Solving Word Problems Using Models
Can you use fraction models to solve word problems?
Goal:
Goal:
You have learned that there are multiple ways to tackle a problem. Every person’s brain will interpret a problem differently and come up with different models to help them solve it. Watch this video to learn how to use fraction models to solve a word problem that involves a mixed number.
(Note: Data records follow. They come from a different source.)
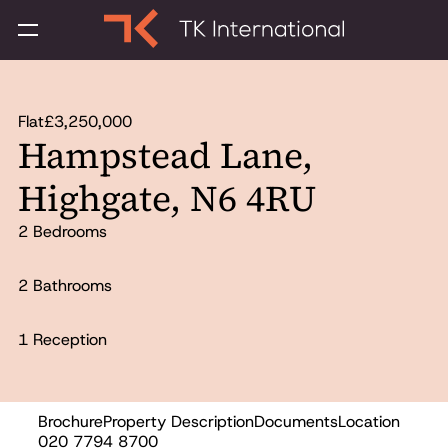
Flat
£3,250,000
Hampstead Lane,
Highgate, N6 4RU
2 Bedrooms
2 Bathrooms
1 Reception
Brochure
Property Description
Documents
Location
Sold
020 7794 8700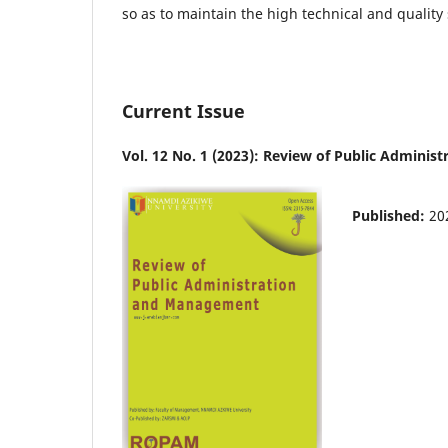
so as to maintain the high technical and quality
Current Issue
Vol. 12 No. 1 (2023): Review of Public Admin
Published:
20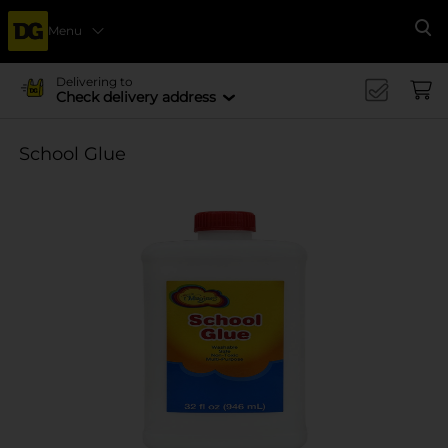
Menu
Se
Delivering to
Check delivery address
School Glue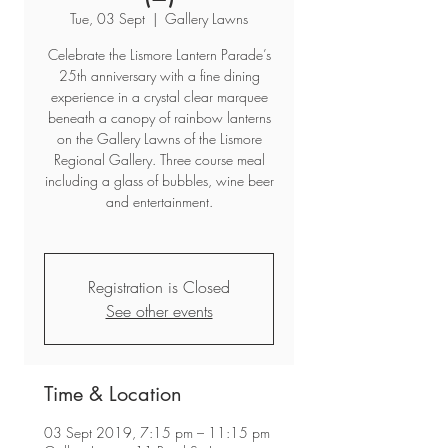
Tue, 03 Sept
  |  
Gallery Lawns
Celebrate the Lismore Lantern Parade’s
25th anniversary with a fine dining
experience in a crystal clear marquee
beneath a canopy of rainbow lanterns
on the Gallery Lawns of the Lismore
Regional Gallery. Three course meal
including a glass of bubbles, wine beer
and entertainment.
Registration is Closed
See other events
Time & Location
03 Sept 2019, 7:15 pm – 11:15 pm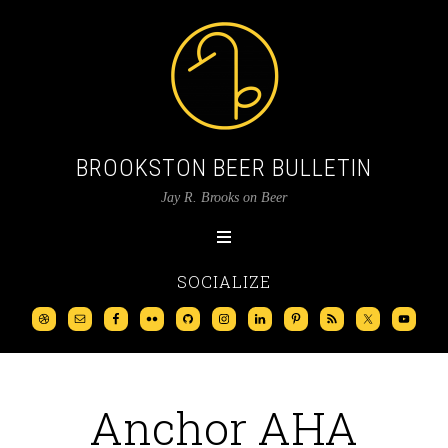
BROOKSTON BEER BULLETIN
Jay R. Brooks on Beer
SOCIALIZE
Anchor AHA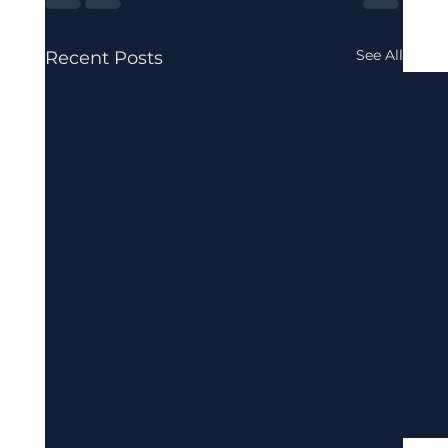
See All
Recent Posts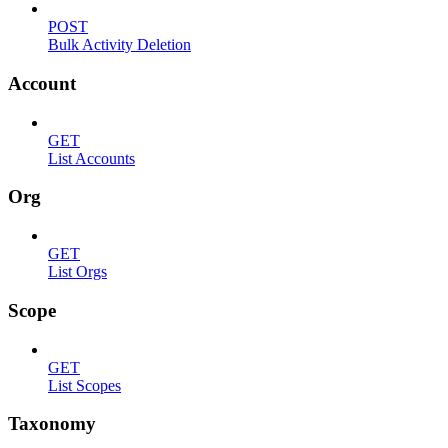
POST
Bulk Activity Deletion
Account
GET
List Accounts
Org
GET
List Orgs
Scope
GET
List Scopes
Taxonomy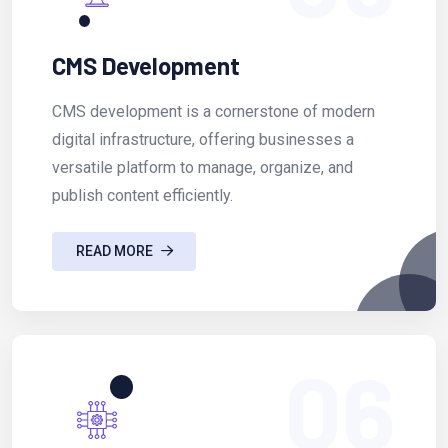
CMS Development
CMS development is a cornerstone of modern
digital infrastructure, offering businesses a
versatile platform to manage, organize, and
publish content efficiently.
READ MORE
06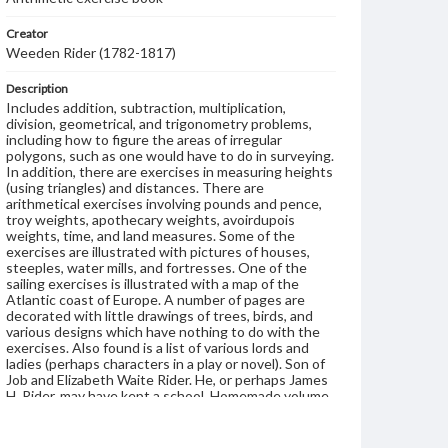
Creator
Weeden Rider (1782-1817)
Description
Includes addition, subtraction, multiplication,
division, geometrical, and trigonometry problems,
including how to figure the areas of irregular
polygons, such as one would have to do in surveying.
In addition, there are exercises in measuring heights
(using triangles) and distances. There are
arithmetical exercises involving pounds and pence,
troy weights, apothecary weights, avoirdupois
weights, time, and land measures. Some of the
exercises are illustrated with pictures of houses,
steeples, water mills, and fortresses. One of the
sailing exercises is illustrated with a map of the
Atlantic coast of Europe. A number of pages are
decorated with little drawings of trees, birds, and
various designs which have nothing to do with the
exercises. Also found is a list of various lords and
ladies (perhaps characters in a play or novel). Son of
Job and Elizabeth Waite Rider. He, or perhaps James
H. Rider, may have kept a school. Homemade volume
is covered with plain brown paper wrapper; several
sections. The name James H.(?) Rider is also written
in the volume twice; he seems to have been a later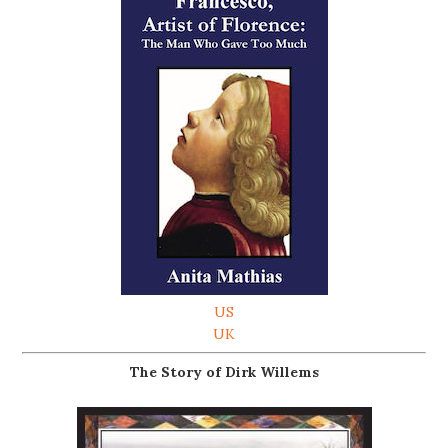
US
UK
The Story of Dirk Willems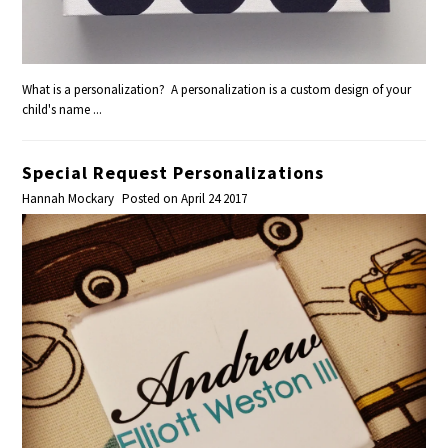
What is a personalization? A personalization is a custom design of your
child's name ...
Special Request Personalizations
Hannah Mockary
Posted on April 24 2017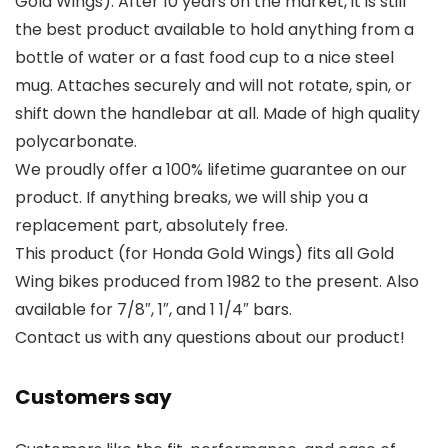
Gold Wings). After 10 years on the market, it is still
the best product available to hold anything from a
bottle of water or a fast food cup to a nice steel
mug. Attaches securely and will not rotate, spin, or
shift down the handlebar at all. Made of high quality
polycarbonate.
We proudly offer a 100% lifetime guarantee on our
product. If anything breaks, we will ship you a
replacement part, absolutely free.
This product (for Honda Gold Wings) fits all Gold
Wing bikes produced from 1982 to the present. Also
available for 7/8″, 1″, and 1 1/4″ bars.
Contact us with any questions about our product!
Customers say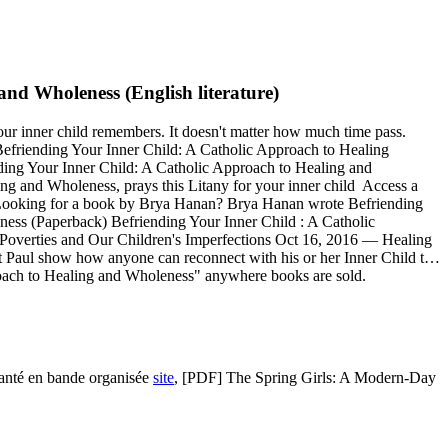
nd Wholeness (English literature)
our inner child remembers. It doesn't matter how much time pass.
friending Your Inner Child: A Catholic Approach to Healing
ending Your Inner Child: A Catholic Approach to Healing and
ng and Wholeness, prays this Litany for your inner child Access a
 Looking for a book by Brya Hanan? Brya Hanan wrote Befriending
ess (Paperback) Befriending Your Inner Child : A Catholic
overties and Our Children's Imperfections Oct 16, 2016 — Healing
 Paul show how anyone can reconnect with his or her Inner Child t…
oach to Healing and Wholeness" anywhere books are sold.
Santé en bande organisée
site
, [PDF] The Spring Girls: A Modern-Day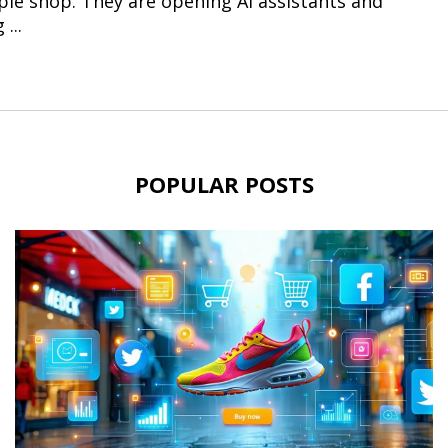
le shop. They are opening AI assistants and
...
POPULAR POSTS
Fraction Multiplication Word Problems
Heidi has been feeding her dog \(\mathbf{ 1\frac{1}{2} }\) cups of dog food each day. The vet recently told her that this was too much food for her small dog. The vet’s advice is to feed her dog \(\mathbf{ \frac{3}{4} }\) of the amount she has been feeding him. Following the vet’s advice, what amount of food should Heidi feed her dog?
Let’s reread the problem and annotate key numbers and look
for clue words.
(reread problem)
\(\mathsf{ 1\frac{1}{2} }\) is the amount that Heidi is currently feeding the dog. The vet wants her to feed the dog \(\mathsf{ \frac{3}{4} }\) of the \(\mathsf{ 1\frac{1}{2} }\) cups she is currently feeding. To find the amount of food Heidi should be feeding her dog, we need to find \(\mathsf{ \frac{3}{4} }\) of \(\mathsf{ 1\frac{1}{2} }\) . We know “of” translates to multiplication, so the multiplication expression is \(\mathsf{ \frac{3}{4} \times 1\frac{1}{2} }\).
To solve this problem, we are going to use a model. Since we are finding \(\mathsf{ \frac{3}{4} }\) of \(\mathsf{ 1\frac{1}{2} }\) we will model \(\mathsf{ 1\frac{1}{2} }\) . \(\mathsf{ 1\frac{1}{2} }\) is between 1 and 2, so we will draw 2 wholes, break them into halves, and shade \(\mathsf{ 1\frac{1}{2} }\) . So we have 1 whole and \(\mathsf{ \frac{1}{2} }\) . Since we have two models, we will need to cut each of the models into fourths, find \(\mathsf{ \frac{3}{4} }\) of each model, and then combine. So, we take the whole, cut it into fourths horizontally, and shade 3 of the fourths. 1, 2, 3. The pieces that are double-shaded are \(\mathsf{ \frac{3}{4} }\) of the whole. There are 8 total pieces, and 6 of them are double-shaded. \(\mathsf{ \frac{3}{4} }\) of this whole is \(\mathsf{ \frac{6}{8} }\) . Now we go to \(\mathsf{ \frac{1}{2} }\) . We cut \(\mathsf{ \frac{1}{2} }\) horizontally into fourths, and shade \(\mathsf{ \frac{3}{4} }\) . 1, 2, 3. The parts that are double-shaded are \(\mathsf{ \frac{3}{4} }\) of this model. There are 8 total pieces, and 3 of them are double-shaded. \(\mathsf{ \frac{3}{4} }\) of the \(\mathsf{ \frac{1}{2} }\) is \(\mathsf{ \frac{3}{8} }\) .
Now we combine. \(\mathsf{ \frac{6}{8} + \frac{3}{8} = \frac{9}{8} }\) . \(\mathsf{ \frac{9}{8} }\) is an improper fraction, so we have to convert to a mixed number. 8 fits into 9 1 time, with 1 left over. \(\mathsf{ \frac{9}{8} }\) as a mixed number is \(\mathsf{ 1\frac{1}{8} }\) . Heidi should feed her dog \(\mathsf{ 1\frac{1}{8} }\) cups of dog food.
How do you use fraction models to solve problems that involve mixed numbers?